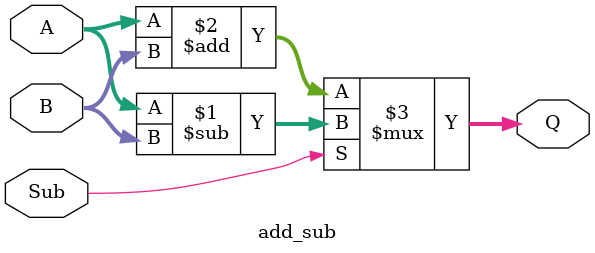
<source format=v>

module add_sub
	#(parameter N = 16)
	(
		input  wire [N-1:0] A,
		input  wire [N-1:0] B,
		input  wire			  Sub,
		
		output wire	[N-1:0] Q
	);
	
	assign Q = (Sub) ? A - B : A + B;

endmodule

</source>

* _Written task_
Pictures stay out; everything else in the records above gets copied exactly.

* _Completed exercise_
<source format=v>

module add_sub
	#(parameter N = 16)
	(
		input  wire [N-1:0] A,
		input  wire [N-1:0] B,
		input  wire			  Sub,
		
		output wire	[N-1:0] Q
	);
	
	assign Q = (Sub) ? A - B : A + B;

endmodule

</source>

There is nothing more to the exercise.